Healing Racial Trauma: The Road to Resilience
Shelia Wise Rowe
Intervarsity Press (JAN 7) Softcover $17 (192pp) 978-0-8308-4588-0
Healing Racial Trauma is an artful and ambitious examination of racism and faith.
Identifying and describing the different, constant, and overlapping impacts of racism, the text will be educational to those for whom racism’s impacts are a new topic and healing to those who face racism on a daily basis. Heartrending examples of racial oppression run throughout—some familiar, including violent tragedies from recent and historical news.
The book revisits the murders of leaders like Malcolm X and Martin Luther King, Jr. and of young people like Tamir Rice and Michael Brown. Emotional personal stories cover Rowe’s family experiences and experiences from the lives of people she knows. Such stories represent a variety of racial backgrounds, and different types of discrimination are encountered: a Japanese American family addresses the traumas of internment during the second World War; a young woman reveals how she learned to balance her mix of heritages growing up, as her ancestors were Shinnecock, Cherokee, and black.

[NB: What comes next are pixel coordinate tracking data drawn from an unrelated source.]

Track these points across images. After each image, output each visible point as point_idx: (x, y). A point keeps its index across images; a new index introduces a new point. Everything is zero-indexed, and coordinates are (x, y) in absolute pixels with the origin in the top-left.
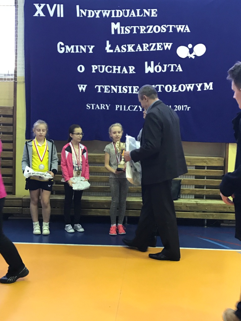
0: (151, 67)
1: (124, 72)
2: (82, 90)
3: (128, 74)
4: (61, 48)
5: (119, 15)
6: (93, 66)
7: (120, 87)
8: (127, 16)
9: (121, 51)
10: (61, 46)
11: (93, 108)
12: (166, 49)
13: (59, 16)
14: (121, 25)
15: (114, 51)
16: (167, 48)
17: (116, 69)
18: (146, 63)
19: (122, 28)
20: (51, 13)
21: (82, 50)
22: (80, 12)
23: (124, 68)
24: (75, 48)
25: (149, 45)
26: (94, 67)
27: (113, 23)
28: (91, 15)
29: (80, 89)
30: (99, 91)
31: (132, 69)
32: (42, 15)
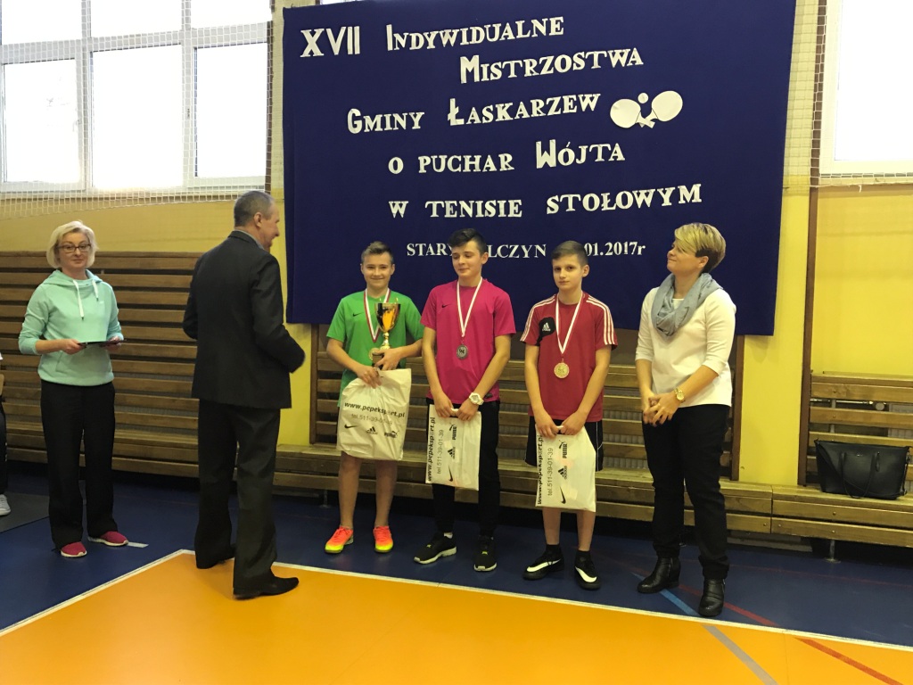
0: (549, 153)
1: (488, 168)
2: (398, 213)
3: (498, 172)
4: (355, 122)
5: (478, 39)
6: (421, 159)
7: (479, 203)
8: (495, 39)
9: (481, 119)
10: (355, 118)
11: (421, 254)
12: (584, 108)
13: (350, 52)
14: (481, 63)
15: (466, 121)
16: (588, 106)
17: (471, 163)
18: (539, 145)
19: (485, 67)
20: (336, 48)
21: (399, 125)
22: (394, 39)
23: (489, 159)
24: (383, 120)
25: (545, 102)
26: (424, 161)
27: (465, 58)
28: (417, 44)
29: (394, 211)
30: (434, 214)
31: (506, 160)
32: (318, 53)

Christian at its base, the book also draws interesting parallels between Shinnecock beliefs and Christian ones. Its personal stories cover diverse histories, showing that there are many ways of being not white in America. Similarities emerge among people’s experiences and in how each has begun to heal.
The book’s anecdotes are interspersed with ideas from scholarly texts and literature that help to explore and understand topics from fear to addiction. Bible stories are used to illustrate these themes, too, while thought-provoking questions and prayer prompts focused on healing cap each chapter. A group discussion guide ends the text.
Sensitive and powerful, Healing Racial Trauma recognizes many facets of racism in the United States and offers views of different paths to solace.